____ PAGE TEXT
Judge Jacqueline Schwartz is a white lady who apparently thinks white ladies have a hard time getting elected in Miami-Dade despite having served as an elected county judge for the past 12 years.
After defeating Cuban-American challenger Frank Bocanegra, Schwartz was so proud of herself for being a victorious white lady that she issued a statement boasting about how she had defeated a "nondescript Hispanic."
"I think my re-election is a very significant victory for the people of Miami Dade County," Schwartz said of her reelection on Tuesday night in a statement. "We have gone past the days when any nondescript Hispanic name could go on the ballot and defeat any Anglo sitting judge."
Yes! Finally, a ray of light for the long-disenfranchised Anglo population in American politics ... Wait, what?
Granted, some have complained that judicial candidates with Hispanic last names tend to do better. Likely because, well, no one really pays that much attention to judicial races and the county has a Hispanic majority. This is not something unique to Miami-Dade. Some say the same could be said of judges with Jewish last names in Broward County.
But Schwartz is known for her temper.
________
■ EXERCISE DETAILS
Transcribe the entire article about Judge Jacqueline Schwartz's reelection statement word for word.
____ DATA LISTING
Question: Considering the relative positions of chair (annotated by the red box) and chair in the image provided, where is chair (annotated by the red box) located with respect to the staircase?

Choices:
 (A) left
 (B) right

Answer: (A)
________
■ REPLY
Judge Jacqueline Schwartz is a white lady who apparently thinks white ladies have a hard time getting elected in Miami-Dade despite having served as an elected county judge for the past 12 years.
After defeating Cuban-American challenger Frank Bocanegra, Schwartz was so proud of herself for being a victorious white lady that she issued a statement boasting about how she had defeated a "nondescript Hispanic."
"I think my re-election is a very significant victory for the people of Miami Dade County," Schwartz said of her reelection on Tuesday night in a statement. "We have gone past the days when any nondescript Hispanic name could go on the ballot and defeat any Anglo sitting judge."
Yes! Finally, a ray of light for the long-disenfranchised Anglo population in American politics ... Wait, what?
Granted, some have complained that judicial candidates with Hispanic last names tend to do better. Likely because, well, no one really pays that much attention to judicial races and the county has a Hispanic majority. This is not something unique to Miami-Dade. Some say the same could be said of judges with Jewish last names in Broward County.
But Schwartz is known for her temper.